I am helping an early stage internet startup to get first round financing to grow the business and hopefully explode in the world wide web. The first thing I did was to get the founder Ruthy, a smart business women with a contagious personality, to pitch in front of an angel investors forum. I got her a spot in a very short notice and helped her build a good 90 seconds pitch. Then I also coached her on the delivery. Needless to say she worked very hard all weekend long to be ready for Tuesday morning – and she was.

When we got in early in the morning the first thing I did was to look at the list of presenters. That day must have been the longest list I have ever seen in that forum, but her name was nowhere to be found. I realized that something was wrong. After confirming with the organizer that she was not going to present that morning, I was struggling with how to break the news to her and why was she not registered. It turned out that while she registered for the website, she didn’t complete her registration to present in that event. This was a bad situation.

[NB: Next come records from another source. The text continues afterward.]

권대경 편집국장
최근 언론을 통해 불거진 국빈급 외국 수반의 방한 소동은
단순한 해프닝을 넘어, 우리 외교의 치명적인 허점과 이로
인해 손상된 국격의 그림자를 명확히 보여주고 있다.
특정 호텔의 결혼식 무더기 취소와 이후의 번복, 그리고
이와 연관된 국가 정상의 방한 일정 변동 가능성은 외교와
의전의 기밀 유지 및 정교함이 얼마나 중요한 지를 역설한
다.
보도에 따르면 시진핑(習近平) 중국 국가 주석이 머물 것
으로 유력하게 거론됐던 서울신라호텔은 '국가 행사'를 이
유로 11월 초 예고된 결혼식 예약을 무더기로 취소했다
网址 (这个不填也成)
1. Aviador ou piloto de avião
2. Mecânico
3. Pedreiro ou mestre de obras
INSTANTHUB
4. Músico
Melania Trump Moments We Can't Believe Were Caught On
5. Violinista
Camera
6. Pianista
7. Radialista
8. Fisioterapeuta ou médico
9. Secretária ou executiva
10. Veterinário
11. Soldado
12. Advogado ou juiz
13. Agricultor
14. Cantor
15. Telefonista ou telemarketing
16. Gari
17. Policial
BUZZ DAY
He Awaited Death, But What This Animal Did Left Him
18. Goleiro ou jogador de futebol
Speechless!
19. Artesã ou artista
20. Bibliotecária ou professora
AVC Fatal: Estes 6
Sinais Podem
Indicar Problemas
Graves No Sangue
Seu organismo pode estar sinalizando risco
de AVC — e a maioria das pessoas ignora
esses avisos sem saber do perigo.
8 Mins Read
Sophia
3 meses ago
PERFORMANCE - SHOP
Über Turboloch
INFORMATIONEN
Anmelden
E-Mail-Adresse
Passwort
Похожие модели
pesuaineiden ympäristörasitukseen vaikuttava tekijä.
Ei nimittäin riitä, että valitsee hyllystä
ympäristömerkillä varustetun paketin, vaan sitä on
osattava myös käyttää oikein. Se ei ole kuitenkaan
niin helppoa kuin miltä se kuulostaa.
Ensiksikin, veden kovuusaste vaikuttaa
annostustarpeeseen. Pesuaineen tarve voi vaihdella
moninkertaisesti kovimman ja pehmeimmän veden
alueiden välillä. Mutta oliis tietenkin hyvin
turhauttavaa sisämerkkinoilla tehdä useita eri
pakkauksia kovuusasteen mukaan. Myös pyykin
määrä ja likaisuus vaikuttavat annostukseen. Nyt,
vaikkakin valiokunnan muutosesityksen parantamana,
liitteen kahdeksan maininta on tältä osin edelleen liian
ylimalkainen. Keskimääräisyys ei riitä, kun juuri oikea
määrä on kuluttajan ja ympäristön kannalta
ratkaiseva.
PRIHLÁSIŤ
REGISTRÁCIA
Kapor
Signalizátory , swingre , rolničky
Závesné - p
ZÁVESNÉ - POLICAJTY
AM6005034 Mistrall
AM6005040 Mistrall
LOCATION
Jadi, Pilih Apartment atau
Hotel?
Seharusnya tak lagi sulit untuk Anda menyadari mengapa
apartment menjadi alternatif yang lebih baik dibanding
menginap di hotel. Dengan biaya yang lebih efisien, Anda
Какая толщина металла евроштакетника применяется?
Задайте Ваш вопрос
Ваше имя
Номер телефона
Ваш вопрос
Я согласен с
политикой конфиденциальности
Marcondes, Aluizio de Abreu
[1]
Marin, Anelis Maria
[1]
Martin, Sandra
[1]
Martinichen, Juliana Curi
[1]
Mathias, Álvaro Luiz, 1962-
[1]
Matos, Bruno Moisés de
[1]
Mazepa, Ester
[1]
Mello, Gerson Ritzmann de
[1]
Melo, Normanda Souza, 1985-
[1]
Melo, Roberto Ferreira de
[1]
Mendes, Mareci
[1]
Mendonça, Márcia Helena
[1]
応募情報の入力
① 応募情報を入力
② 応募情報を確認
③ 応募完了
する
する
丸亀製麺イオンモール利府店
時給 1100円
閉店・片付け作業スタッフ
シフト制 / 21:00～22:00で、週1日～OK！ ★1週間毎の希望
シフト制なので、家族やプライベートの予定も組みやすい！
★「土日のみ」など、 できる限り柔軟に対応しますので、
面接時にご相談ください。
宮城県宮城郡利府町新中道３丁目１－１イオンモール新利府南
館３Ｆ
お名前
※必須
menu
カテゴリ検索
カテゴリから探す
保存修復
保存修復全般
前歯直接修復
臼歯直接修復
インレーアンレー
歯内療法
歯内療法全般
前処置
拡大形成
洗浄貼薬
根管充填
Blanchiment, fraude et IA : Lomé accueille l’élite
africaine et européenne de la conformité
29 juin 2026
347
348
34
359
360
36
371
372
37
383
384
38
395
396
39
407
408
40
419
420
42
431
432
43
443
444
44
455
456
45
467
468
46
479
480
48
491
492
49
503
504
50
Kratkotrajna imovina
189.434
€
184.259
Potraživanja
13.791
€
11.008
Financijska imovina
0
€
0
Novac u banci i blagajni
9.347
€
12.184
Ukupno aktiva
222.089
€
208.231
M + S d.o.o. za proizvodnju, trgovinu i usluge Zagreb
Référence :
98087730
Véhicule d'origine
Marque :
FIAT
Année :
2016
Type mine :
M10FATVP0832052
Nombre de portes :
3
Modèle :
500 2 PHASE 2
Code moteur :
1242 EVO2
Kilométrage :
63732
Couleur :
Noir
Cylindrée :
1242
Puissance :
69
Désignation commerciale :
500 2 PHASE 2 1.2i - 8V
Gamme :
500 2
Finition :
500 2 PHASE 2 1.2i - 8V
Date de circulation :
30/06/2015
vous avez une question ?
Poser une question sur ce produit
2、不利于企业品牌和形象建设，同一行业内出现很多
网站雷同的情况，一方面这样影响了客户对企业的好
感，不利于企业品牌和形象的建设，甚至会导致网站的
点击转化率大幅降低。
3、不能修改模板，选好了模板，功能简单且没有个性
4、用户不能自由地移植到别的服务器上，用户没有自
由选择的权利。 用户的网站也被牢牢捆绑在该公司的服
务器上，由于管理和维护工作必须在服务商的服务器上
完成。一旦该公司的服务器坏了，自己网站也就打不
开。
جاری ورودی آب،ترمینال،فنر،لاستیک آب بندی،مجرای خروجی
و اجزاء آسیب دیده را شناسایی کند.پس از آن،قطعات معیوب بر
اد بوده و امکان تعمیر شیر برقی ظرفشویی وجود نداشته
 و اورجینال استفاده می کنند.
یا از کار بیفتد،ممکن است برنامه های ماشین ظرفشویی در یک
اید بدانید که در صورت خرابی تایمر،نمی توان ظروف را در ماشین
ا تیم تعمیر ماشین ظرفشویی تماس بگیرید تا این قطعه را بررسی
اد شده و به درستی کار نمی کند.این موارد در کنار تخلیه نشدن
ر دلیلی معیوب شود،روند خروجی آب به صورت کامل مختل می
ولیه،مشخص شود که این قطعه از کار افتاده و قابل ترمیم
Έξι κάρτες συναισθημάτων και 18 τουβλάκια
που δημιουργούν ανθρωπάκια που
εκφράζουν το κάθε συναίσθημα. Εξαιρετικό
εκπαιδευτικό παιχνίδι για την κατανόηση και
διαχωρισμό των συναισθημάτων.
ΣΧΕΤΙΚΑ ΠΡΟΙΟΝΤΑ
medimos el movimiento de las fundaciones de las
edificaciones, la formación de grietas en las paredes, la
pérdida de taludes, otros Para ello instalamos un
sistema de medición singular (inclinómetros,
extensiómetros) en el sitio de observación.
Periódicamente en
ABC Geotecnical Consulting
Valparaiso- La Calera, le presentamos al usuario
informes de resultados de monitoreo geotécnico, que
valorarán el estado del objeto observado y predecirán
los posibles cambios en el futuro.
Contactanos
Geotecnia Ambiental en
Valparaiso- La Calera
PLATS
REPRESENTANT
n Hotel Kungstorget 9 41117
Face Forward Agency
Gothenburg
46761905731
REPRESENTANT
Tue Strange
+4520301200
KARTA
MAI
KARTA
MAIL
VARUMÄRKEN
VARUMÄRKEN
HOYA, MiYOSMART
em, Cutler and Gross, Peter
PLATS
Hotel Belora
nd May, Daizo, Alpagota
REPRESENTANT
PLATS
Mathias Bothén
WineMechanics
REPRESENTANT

I decided to just tell her the situation as it is and try to make the best of it. She was obviously disappointed especially after all the work she had done in building and rehearsing her pitch. But I reaffirmed her that she will get value from this experience.

Because she was not presenting, she was allowed to seat in on the other presentations, which turned out to be invaluable for two reasons: 1. after seeing “her competition” for the angels’ money, she became a lot more confident in her company (this is not to say that other companies were no good, many of them were really good, but so was her company). 2. she learned what it takes to have a good presentation.

By the end of a morning full of presentations, Ruthy had gained a lot of confidence and wisdom. After the presentations were over I introduced her to a few angels. Talking with the various angels, she essentially used the pitch that we had developed for her and she received positive, even enthusiastic response from them.

This was just the first step in a longer process to get capital from investors, but as they say “a journey of a thousand miles begins but with a single step”, we probably made (more like) 100 steps. The purpose was to prospect for an angel sponsor and we got some pretty good prospects. Success!

The lesson here was pretty clear to me: When things go wrong, it’s possible to make them better than initially anticipated – find the way.